Au Québec, en 2004, plus d'un garçon de 6 à 11 ans sur quatre (26,5 %) et près d'une fille sur deux (49,2 %) consacraient moins de sept heures par semaine à des activités physiques d'intensité moyenne ou élevée durant leurs loisirs. Chez les jeunes de 12 à 17 ans, la situation est pire, puisqu'en 2007-2008, près d'un garçon sur deux (47,5 %) et près de deux filles sur trois (64,7 %) ne franchissaient pas ce seuil.

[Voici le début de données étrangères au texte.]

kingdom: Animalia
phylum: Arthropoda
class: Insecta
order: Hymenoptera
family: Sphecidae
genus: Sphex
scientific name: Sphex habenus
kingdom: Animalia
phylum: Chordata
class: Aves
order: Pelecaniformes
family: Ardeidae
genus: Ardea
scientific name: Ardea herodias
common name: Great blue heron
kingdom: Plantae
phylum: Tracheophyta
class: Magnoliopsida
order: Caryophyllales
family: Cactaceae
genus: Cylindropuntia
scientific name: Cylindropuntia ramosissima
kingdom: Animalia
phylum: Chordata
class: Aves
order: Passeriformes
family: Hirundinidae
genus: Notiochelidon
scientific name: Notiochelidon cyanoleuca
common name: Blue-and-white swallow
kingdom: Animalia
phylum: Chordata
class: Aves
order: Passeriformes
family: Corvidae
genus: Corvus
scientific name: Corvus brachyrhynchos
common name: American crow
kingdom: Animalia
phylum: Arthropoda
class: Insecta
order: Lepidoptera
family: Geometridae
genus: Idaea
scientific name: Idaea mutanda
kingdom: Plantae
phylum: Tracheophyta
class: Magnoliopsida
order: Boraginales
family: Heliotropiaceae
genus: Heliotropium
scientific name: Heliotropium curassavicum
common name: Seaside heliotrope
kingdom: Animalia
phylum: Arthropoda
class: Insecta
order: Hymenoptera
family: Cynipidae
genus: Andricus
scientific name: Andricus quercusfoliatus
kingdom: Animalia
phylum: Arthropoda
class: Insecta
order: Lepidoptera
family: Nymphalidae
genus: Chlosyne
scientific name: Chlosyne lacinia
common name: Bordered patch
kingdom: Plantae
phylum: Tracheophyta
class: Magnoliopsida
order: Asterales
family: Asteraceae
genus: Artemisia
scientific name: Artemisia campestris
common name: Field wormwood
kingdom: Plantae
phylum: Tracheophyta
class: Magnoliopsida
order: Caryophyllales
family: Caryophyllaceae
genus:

L’activité physique est essentielle à la santé. En effet, la littérature indique clairement que, chez l’adulte, la pratique fréquente et ininterrompue d’activités physiques :

  • améliore et entretient la condition physique (aptitude cardiorespiratoire, endurance et puissance musculaires, flexibilité, etc.) et, ainsi, la capacité fonctionnelle;
  • diminue le risque d’être atteint de divers problèmes de santé et d’en mourir prématurément (maladies cardiovasculaires dont l’hypertension artérielle et les accidents vasculaires cérébraux, diabète de type 2, dyslipidémie, ostéoporose, cancer du sein, du côlon et, à un degré moindre, du poumon et de l’endomètre);
  • facilite, si elle est combinée à une alimentation appropriée, le maintien d’un poids normal, la perte de poids lorsque nécessaire et le maintien du poids après amaigrissement;
  • réduit le stress et les symptômes de la dépression;
  • préserve les fonctions cognitives.

Bien que la pratique fréquente et ininterrompue d’activités physiques s’avère également bénéfique pour les jeunes, une trop grande proportion d’entre eux et d’entre elles ne font pas suffisamment d’exercice.